L’ex-président du Congrès des députés brésiliens, Eduardo Cunha, à l’origine de la procédure de destitution controversée de l’ex- présidente Dilma Rousseff, a été destitué par ses collègues parlementaires, lundi, pour avoir nié l’existence de comptes bancaires lui appartenant à l’étranger. «Je déclare la perte du mandat du député Eduardo Cunha pour conduite incompatible avec le mandat parlementaire», a annoncé l’Assemblée dans un jugement rendu dans l’enceinte après le vote.
Celui-ci est sans appel: sur 470 députés présents, il y a 450 votes en faveur de la destitution, 10 contre et 9 absentions, le président n’ayant pas voté. M. Cunha a assuré lui-même sa défense au cours de la session, imitant en cela Mme Rousseff dans la dernière phase de son procès politique.
«Je n’ai pas menti, il n’y a pas de compte», a-t-il déclaré, ajoutant: «Où est la preuve? Il n’y a pas de preuve (…) Ne me jugez pas en fonction de ce que dit l’opinion publique».
Ce député évangélique ultra-conservateur de 58 ans était accusé d’avoir «menti» à ses pairs, en niant avoir été titulaire de comptes bancaires secrets à l’étranger, devant une commission d’enquête parlementaire sur le scandale de corruption autour de la compagnie pétrolière publique Petrobras.
L’enquête judiciaire a, par la suite, permis de découvrir qu’il était titulaire d’au moins un compte bancaire secret en Suisse sur lequel avaient transité environ cinq millions de dollars d’origine suspecte.

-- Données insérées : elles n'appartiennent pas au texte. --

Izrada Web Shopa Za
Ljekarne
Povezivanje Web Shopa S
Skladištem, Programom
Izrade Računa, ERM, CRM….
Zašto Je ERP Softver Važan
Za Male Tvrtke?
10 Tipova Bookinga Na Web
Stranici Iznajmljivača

Ce Machiavel brésilien aux cheveux poivre et sel et aux costumes italiens impeccables avait déclenché en décembre 2015 la procédure de destitution contre Dilma Rousseff, en représailles au vote des députés de son Parti des travailleurs (PT, gauche) pour son propre renvoi devant la Commission d’éthique du Parlement. Ce personnage central de la crise politique brésilienne, ennemi juré de l’ex-dirigeante de gauche, avait été suspendu le 5 mai de ses fonctions de président de l’Assemblée par le Tribunal suprême fédéral (STF). Personnage extrêmement influent ayant fédéré autour de lui les secteurs les plus conservateurs du Parlement, Eduardo Cunha a incarné l’aile dure du Parti du Mouvement démocratique brésilien (PMDB, centre-droit) de l’actuel président Michel Temer, qui a succédé le 31 août à Dilma Rousseff, destituée de ses fonctions pour maquillage des comptes publics. M. Cunha a usé pendant 11 mois d’incessants subterfuges pour freiner la procédure qui pourrait lui faire perdre son mandat, mais a été abandonné par un grand nombre de ses anciens soutiens.
Dimanche, 300 députés (sur un total de 513) avaient indiqué au quotidien O Globo qu’ils voteraient pour la révocation du mandat de M. Cunha. Le minimum requis était de 257. «Je suis en train de payer le prix pour que le Brésil se soit libéré du PT. Ils me font régler l’addition de la destitution (de Dilma Rousseff) que j’ai acceptée, ce que personne d’autre n’était capable de faire à ce moment-là», s’est-il défendu après avoir rappelé qu’au moins 160 autres parlementaires faisaient aussi face à des enquêtes judiciaires. Il a également déclaré que personne, quelle que soit la décision que prendrait le Congrès, ne lui enlèverait «le plaisir que ce gouvernement criminel s’en soit allé». Chacune de ses attaques contre l’ancienne présidente a été accompagné de quelques applaudissements.
Dilma Rousseff accuse M. Cunha et son ancien vice-président Michel Temer d’avoir orchestré un «coup d’Etat» parlementaire à son encontre et continue de clamer son innocence.